Petr Kuznetsov - Large-Scale Byzantine Fault Tolerance: Prevention and Detection
Speaker(s) : Petr KuznetsovDealing with arbitrary faults in large-scale computing systems is an interesting but difficult task. In this talk, we discuss two ways of tackling this task: prevention and detection.
Byzantine-fault-tolerant replication (BFT) is a popular prevention-oriented technique. It hides the effect of arbitrary faults, assuming that the faults are independent and, thus, can be bounded. This assumption makes sense for simple hardware failures but does not seem to hold water for software bugs or security attacks. Besides, the assumption does not scale with the number of groups of replicas running BFT: the probability of at least one group violates the assumption increases rapidly as the number of groups increases.
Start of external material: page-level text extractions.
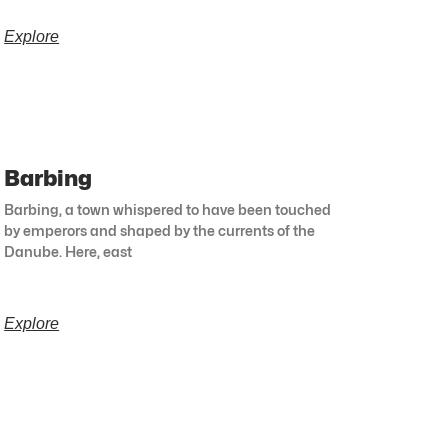
Explore
Barbing
Barbing, a town whispered to have been touched
by emperors and shaped by the currents of the
Danube. Here, east
Explore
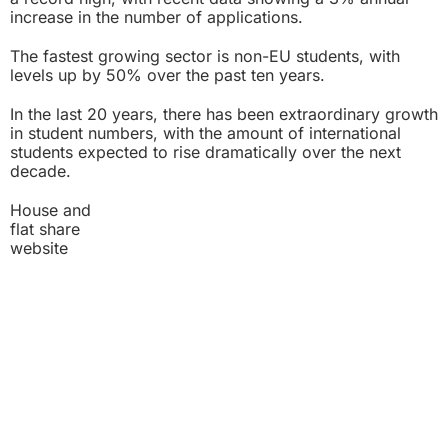
increase in the number of applications.
The fastest growing sector is non-EU students, with
levels up by 50% over the past ten years.
In the last 20 years, there has been extraordinary growth
in student numbers, with the amount of international
students expected to rise dramatically over the next
decade.
House and
flat share
website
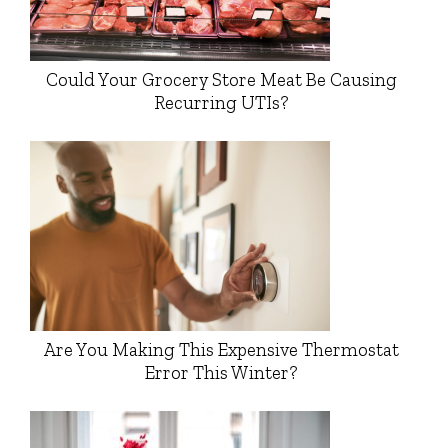
Could Your Grocery Store Meat Be Causing
Recurring UTIs?
Are You Making This Expensive Thermostat
Error This Winter?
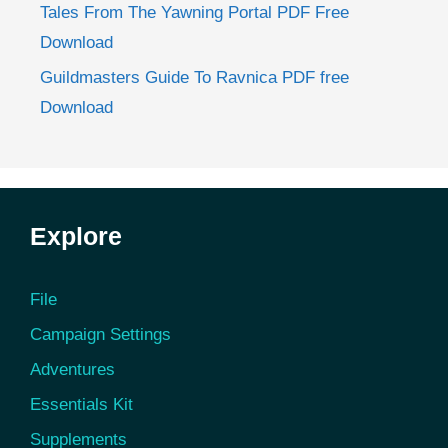
Tales From The Yawning Portal PDF Free
Download
Guildmasters Guide To Ravnica PDF free
Download
Explore
File
Campaign Settings
Adventures
Essentials Kit
Supplements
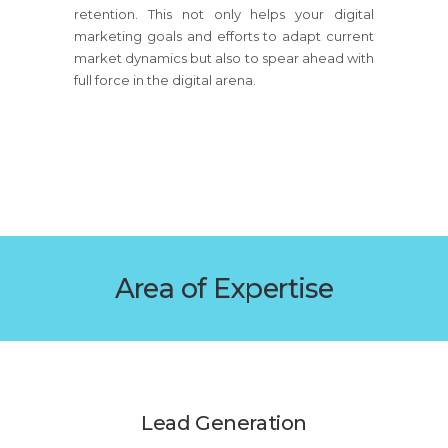
retention. This not only helps your digital
marketing goals and efforts to adapt current
market dynamics but also to spear ahead with
full force in the digital arena.
Area of Expertise
Lead Generation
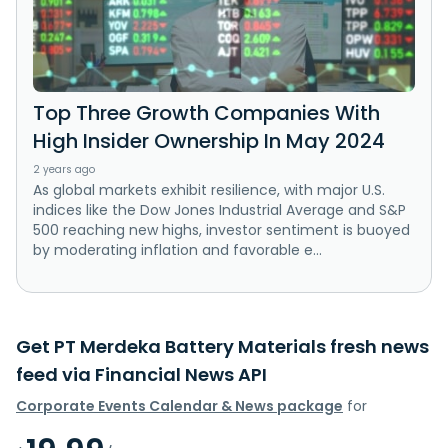
Top Three Growth Companies With
High Insider Ownership In May 2024
2 years ago
As global markets exhibit resilience, with major U.S.
indices like the Dow Jones Industrial Average and S&P
500 reaching new highs, investor sentiment is buoyed
by moderating inflation and favorable e...
Get PT Merdeka Battery Materials fresh news
feed via Financial News API
Corporate Events Calendar & News package
for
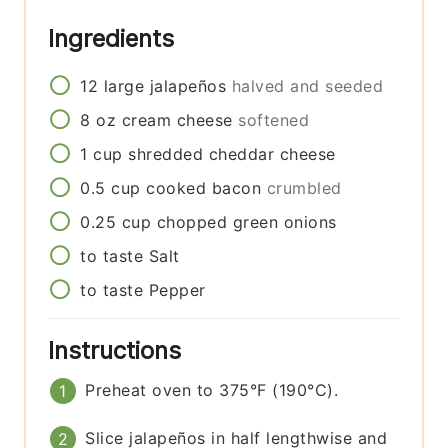
Ingredients
12
large
jalapeños
halved and seeded
8
oz
cream cheese
softened
1
cup
shredded cheddar cheese
0.5
cup
cooked bacon
crumbled
0.25
cup
chopped green onions
to taste
Salt
to taste
Pepper
Instructions
Preheat oven to 375°F (190°C).
Slice jalapeños in half lengthwise and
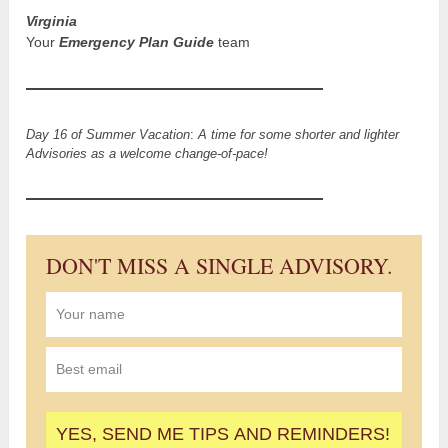
Virginia
Your
Emergency Plan Guide
team
Day 16 of Summer Vacation
:
A time for some shorter and lighter
Advisories as a welcome change-of-pace!
DON'T MISS A SINGLE ADVISORY.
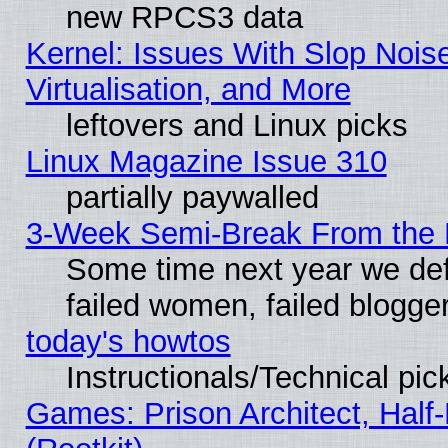
new RPCS3 data
Kernel: Issues With Slop Nois
Virtualisation, and More
leftovers and Linux picks
Linux Magazine Issue 310
partially paywalled
3-Week Semi-Break From the 
Some time next year we def
failed women, failed blogge
today's howtos
Instructionals/Technical pic
Games: Prison Architect, Half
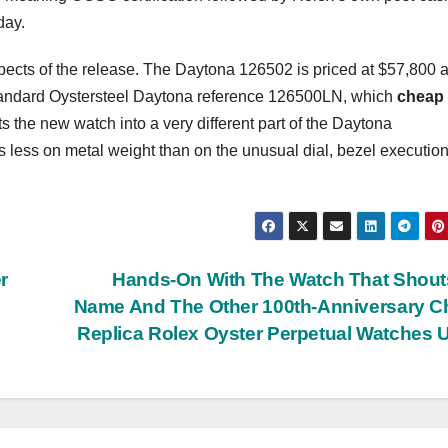
day.
spects of the release. The Daytona 126502 is priced at $57,800 a
e standard Oystersteel Daytona reference 126500LN, which
cheap
ts the new watch into a very different part of the Daytona
s less on metal weight than on the unusual dial, bezel executio
r
Hands-On With The Watch That Shout
Name And The Other 100th-Anniversary 
Replica Rolex Oyster Perpetual Watches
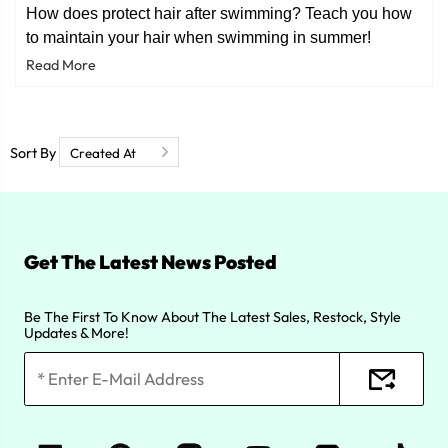
How does protect hair after swimming? Teach you how
to maintain your hair when swimming in summer!
Read More
Sort By
Get The Latest News Posted
Be The First To Know About The Latest Sales, Restock, Style
Updates & More!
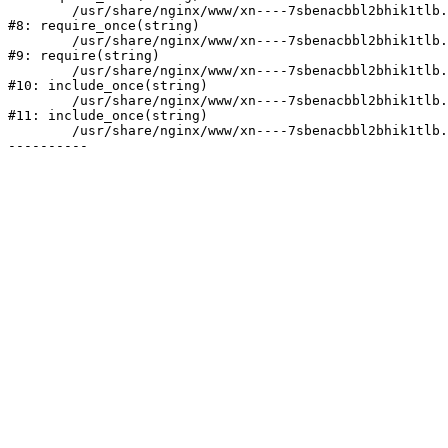
	/usr/share/nginx/www/xn----7sbenacbbl2bhik1tlb.xn--p1ai/bitrix/modules/main/include/prolog.php:10

#8: require_once(string)

	/usr/share/nginx/www/xn----7sbenacbbl2bhik1tlb.xn--p1ai/bitrix/header.php:2

#9: require(string)

	/usr/share/nginx/www/xn----7sbenacbbl2bhik1tlb.xn--p1ai/catalog/index.php:3

#10: include_once(string)

	/usr/share/nginx/www/xn----7sbenacbbl2bhik1tlb.xn--p1ai/bitrix/modules/main/include/urlrewrite.php:128

#11: include_once(string)

	/usr/share/nginx/www/xn----7sbenacbbl2bhik1tlb.xn--p1ai/bitrix/urlrewrite.php:2
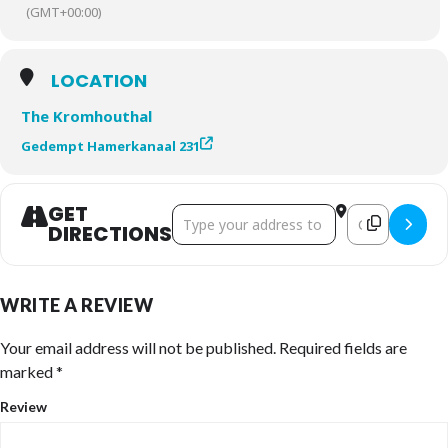
(GMT+00:00)
LOCATION
The Kromhouthal
Gedempt Hamerkanaal 231
GET
Address - 2026 H𑀣L𑀣LIFE Summit []
Destination Ad
DIRECTIONS
WRITE A REVIEW
Your email address will not be published.
Required fields are
marked
*
Review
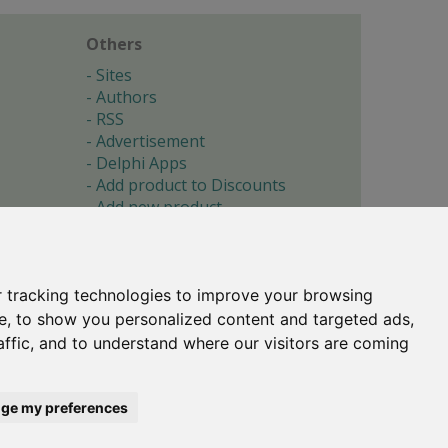
Others
Sites
Authors
RSS
Advertisement
Delphi Apps
Add product to Discounts
Add new product
Submit site
Submit ad
Forgotten password
About
 tracking technologies to improve your browsing
Cookie preferences
e, to show you personalized content and targeted ads,
affic, and to understand where our visitors are coming
Copyright © 1996-2017 -
Torry's Delphi Pages
webdesign:
weto.cz
ge my preferences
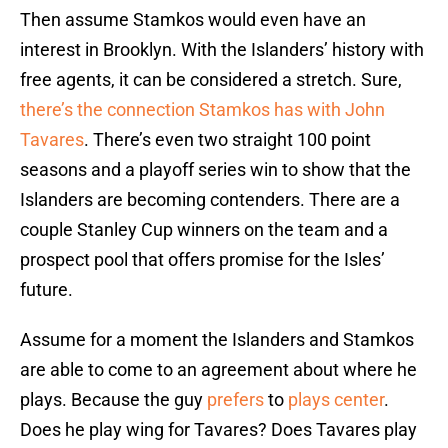
Then assume Stamkos would even have an
interest in Brooklyn. With the Islanders’ history with
free agents, it can be considered a stretch. Sure,
there’s the connection Stamkos has with John
Tavares
. There’s even two straight 100 point
seasons and a playoff series win to show that the
Islanders are becoming contenders. There are a
couple Stanley Cup winners on the team and a
prospect pool that offers promise for the Isles’
future.
Assume for a moment the Islanders and Stamkos
are able to come to an agreement about where he
plays. Because the guy
prefers
to
plays
center
.
Does he play wing for Tavares? Does Tavares play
We address these problems with a simple modification to Castro and Liskov's BFT replication that allows for arbitrary choice of n (number of replicas) and f (failure threshold). The modified BFT protocol does not lose safety even when failures are many, performs very well when failures are few, but may lose liveness in the intermediate cases. The price to pay is a more restrictive liveness requirement, and we discuss the ways how to obviate this problem.
An alternative approach is to detect rather than mask failures. We advocate practicality of this approach by presenting PeerReview, a system that provides accountability in distributed systems. The system ensures that Byzantine faults whose effects are observed by a correct node are eventually detected and irrefutably linked to a faulty node. At the same time, the system ensures that a correct node can always defend itself against false accusations.